Putting this all together

This gives us the following alternative to the lodev tutorial's formula for getting wall heights.

fov_ratio = field_of_view / 90.0
pixels_per_proj_plane_unit = (screen_width / 2) / fov_ratio
screen_line_height = pixels_per_proj_plane_unit * wall_height / perpendicular_distance

This shows the unexplained assumptions that are present in the lodev tutorial code:

It assumes that the walls have a height of 1.0.
It assumes that the field of view is 90 degrees with a 2:1 aspect ratio
OR It assumes that the field of view is 60 degrees with a 4:3 aspect ratio (see below).

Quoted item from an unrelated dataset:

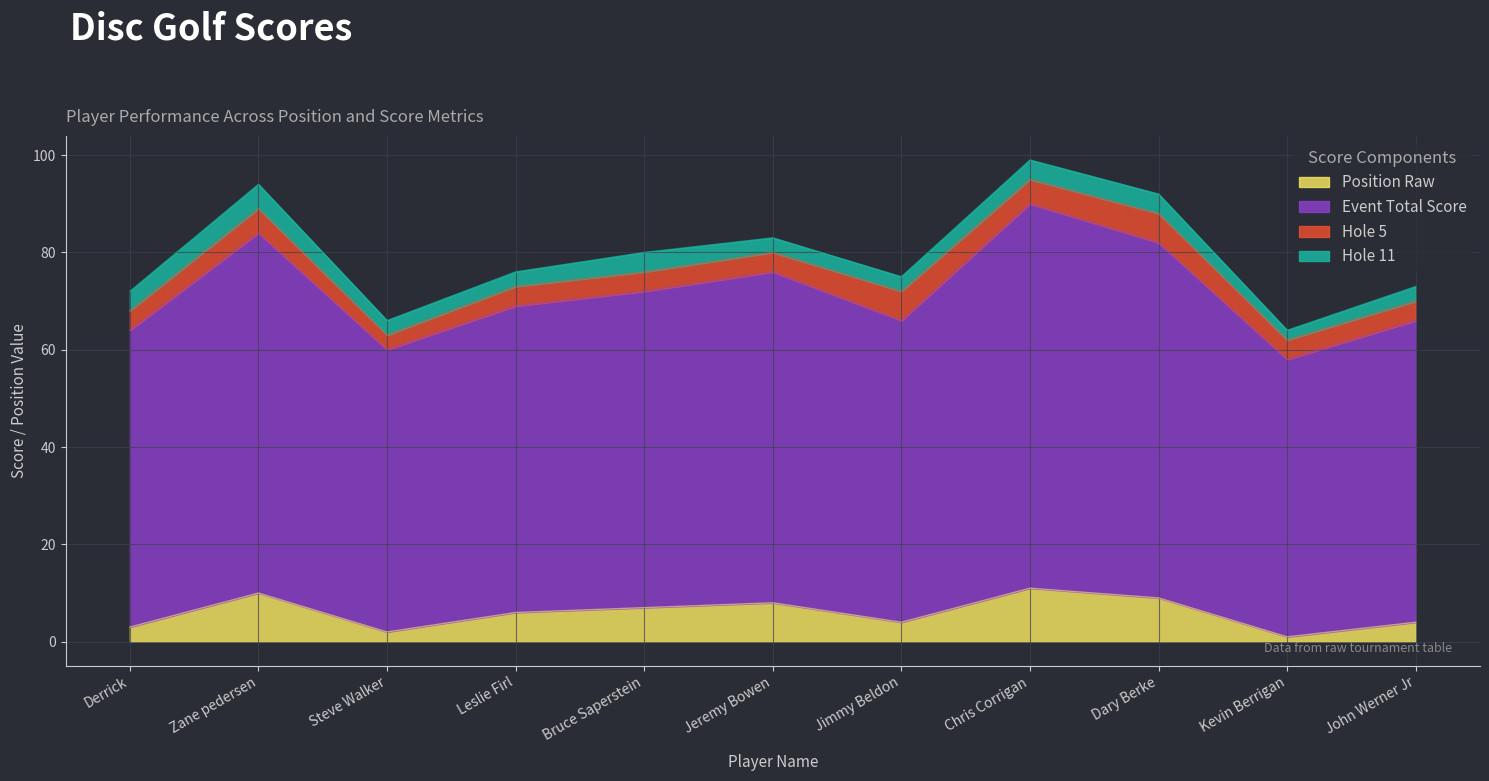

Is it true that round_total_score equals 30 at Zane pedersen?

False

// The lodev tutorial uses a 60 degree field of view and a 640x480 screen
// Lets compute the pixels per projection plane unit:
pixels_per_proj_plane_unit == (640 / 2) / 0.66 == 484.84... ~= 480
// HUH, the result is almost exactly the screen_height, making the formula
// in the tutorial approximately correct.

In general, the tutorial uses default values of 1.0 in many places to simplify the code, but this comes at a cost of not fully explaining how or why things work. The screen size and its relationship to the projection is another one unexplained.

The point of all of this

So why explain all of that? Am I just here to attack someone's tutorial? No, I actually like the tutorial a lot, and it along with the permadi.com tutorial are both good resources for raycasting. They also, as far as I can tell, are the only ones, as other tutorials I have found are mostly re-hashes of the same content.

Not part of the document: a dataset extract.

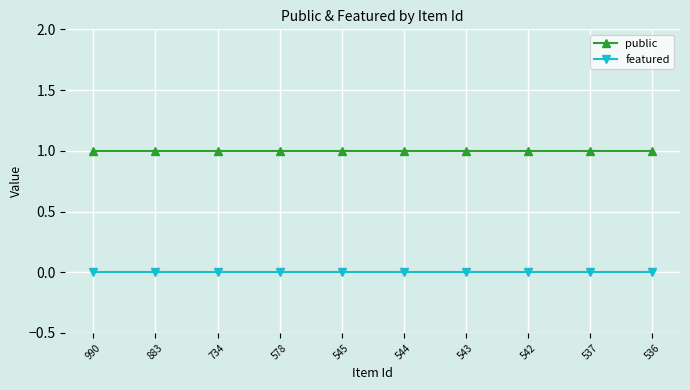

Which series has the largest total across all categories?

public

The real reason is that, when you move to having variable floor and ceiling heights, along with other features, you end up having to change so much that the tutorials don't help enough. For example:

The permadi tutorial leads to a warped view at field of views greater than about 60 (see my last post), making it incorrect when you want variable FOV.
The lodev tutorial computes the perpendicular distance with a "shortcut" instead of using the cosine, which is fine - but once you add floor textures, ceiling textures, and fog, you will need the full distance and the cosine anyways, so you're better off doing it the ordinary way.
The permadi tutorial has a working and correct explanation of variable height floors and ceilings, but it is all implemented using similar triangles between the camera space and a sort-of pixel-space where the viewer is looking at the screen. Thus, early on, it computes a distance from the viewer to the projection plane in pixels, instead of using a unit vector and transforming everything to screen coordinates later.

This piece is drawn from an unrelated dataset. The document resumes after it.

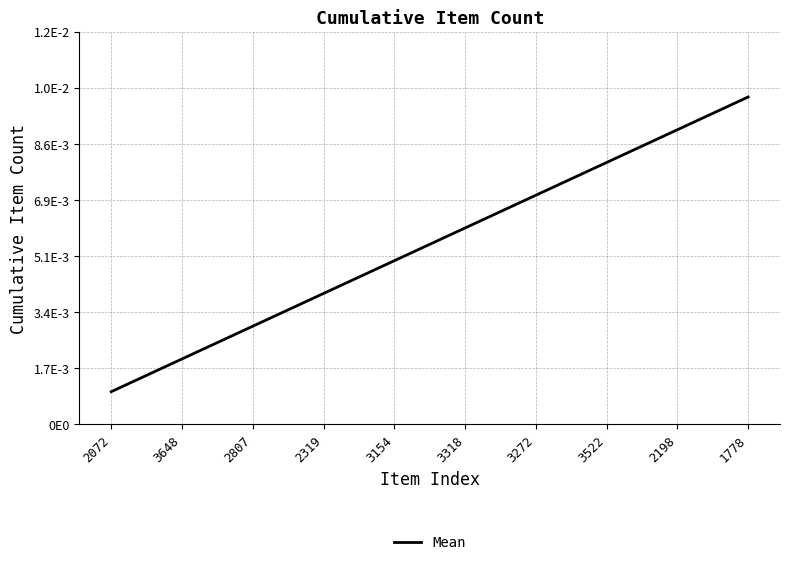

Is it true that the value at 3522 is 0.0?

False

If I get around to it, I'd like to write a new raycasting tutorial that incorporates all the things I think are missing from these two.

Some thoughts on ray casting

A good approach to thinking about raycasting is to consider it a half raytracing half rasterization process.

When ray tracing (and you are just using textured voxels, not doing lighting, etc), you do not need do any rasterization or coordinate transforms. You cast rays through the projection plane and then color the corresponding pixel based on what it hits.

When doing full rasterization, you transform all of the vertices of objects into camera space and get a perspective projection of them to render.

In raycasting you do a little of both of these things. The X/Y plane of the world and the X column of the screen/projection are handled by the ray. The ray searches for anything of interest, and when hit, the distance from the ray and height information about what was hit are used to rasterize part of a column. So when you draw wall and floor textures in a column, it is best to reason about this using coordinate transforms and projection, only from two dimensions to one (height + distance to screen y) instead of three to two (x, y, z to screen x, y).

What next

The next task, before adding more graphics features like sprites and basic lighting, is to get a map editor and the ability to edit the map "in-game". It will be hard to test later features with this arbitrarily generated mess of a map that is currently used. (Like, for instance, right now, the floor and ceiling heights are set by testing bit masks on the tile coordinates, there is no stored height info per tile yet).